What determines the constructor that's called when an object's created?

I've got a couple of classes defined like this:

   TB5500BaseUnit=
     class(TObject)
       constructor Create(enum: integer; mnem: String7; unitIndex:
integer; unitDesignate: integer; cc: TObject);
..

   TB5500SPOUnit=
     class (TB5500BaseUnit)
       constructor Create(enum: integer; mnem: String7; unitIndex:
integer; unitDesignate: integer; cc: TObject);
..

The actual objects being created are in response to configuration tables
and files:

var
   unitClass: class of TB5500BaseUnit; (* Ancestor of all I/O devices *)
   u: TB5500BaseUnit;
   name: string;                       (* For debugging *)
..

         unitClass := LookupUnitType( { from device name } );
         name := unitClass.ClassName;    (* For debugging *)
         name := '';                     (* Make sure it's wiped *)
         u := unitClass.Create(Ord(mnem), specs.unitName,
specs.unitIndex, specs.designate, self);
         name := u.ClassName;            (* For debugging *)
         thisUnit[specs.unitIndex] := u;

If I was trying to create a TB5500SPOUnit I was finding that unitclass
was set correctly, and that u was getting a valid type with (later)
public methods declared as overrides being available. The odd thing was
that TB5500SPOUnit.Create() was not being called, but instead
TB5500BaseUnit.Create().

I find that if I explicitly decorate TB5500BaseUnit.Create() as virtual
and TB5500SPOUnit.Create() as override then TB5500SPOUnit.Create() is
called correctly.

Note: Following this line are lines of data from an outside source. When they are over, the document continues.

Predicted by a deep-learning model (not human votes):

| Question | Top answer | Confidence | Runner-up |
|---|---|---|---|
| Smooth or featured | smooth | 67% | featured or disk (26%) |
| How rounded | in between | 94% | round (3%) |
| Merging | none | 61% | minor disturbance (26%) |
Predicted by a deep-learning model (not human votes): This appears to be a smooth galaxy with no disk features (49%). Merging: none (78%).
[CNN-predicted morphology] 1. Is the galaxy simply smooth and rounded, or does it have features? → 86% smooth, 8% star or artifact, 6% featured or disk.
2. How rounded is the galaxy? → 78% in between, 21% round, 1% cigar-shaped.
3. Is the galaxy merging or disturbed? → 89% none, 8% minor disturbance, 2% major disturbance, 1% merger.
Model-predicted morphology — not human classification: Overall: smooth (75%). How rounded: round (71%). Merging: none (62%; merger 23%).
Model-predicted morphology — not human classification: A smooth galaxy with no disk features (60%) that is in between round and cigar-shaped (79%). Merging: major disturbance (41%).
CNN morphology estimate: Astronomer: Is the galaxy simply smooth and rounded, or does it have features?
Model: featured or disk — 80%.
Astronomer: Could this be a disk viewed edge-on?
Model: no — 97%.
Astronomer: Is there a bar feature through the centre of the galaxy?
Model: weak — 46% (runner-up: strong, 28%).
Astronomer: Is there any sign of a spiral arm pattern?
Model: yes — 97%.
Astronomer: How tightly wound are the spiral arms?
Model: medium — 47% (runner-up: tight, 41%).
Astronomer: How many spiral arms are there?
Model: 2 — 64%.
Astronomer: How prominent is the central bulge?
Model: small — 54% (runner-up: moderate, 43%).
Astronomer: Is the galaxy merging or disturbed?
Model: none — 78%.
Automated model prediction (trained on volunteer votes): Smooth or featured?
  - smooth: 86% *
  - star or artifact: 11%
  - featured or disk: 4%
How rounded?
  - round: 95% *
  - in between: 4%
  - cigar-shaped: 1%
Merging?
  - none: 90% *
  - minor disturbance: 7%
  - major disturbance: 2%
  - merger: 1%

I didn't think this was necessary, but on reflection I
assume that it's because u is declared as a TB5500BaseUnit: the
variable's compile-time rather than run-time class is being used for the
constructor unless explicitly overridden.

Is there an obvious way of tiying this up that I'm overlooking?

--
Mark Morgan Lloyd
markMLl .AT. telemetry.co .DOT. uk

[Opinions above are the author's, not those of his employers or colleagues]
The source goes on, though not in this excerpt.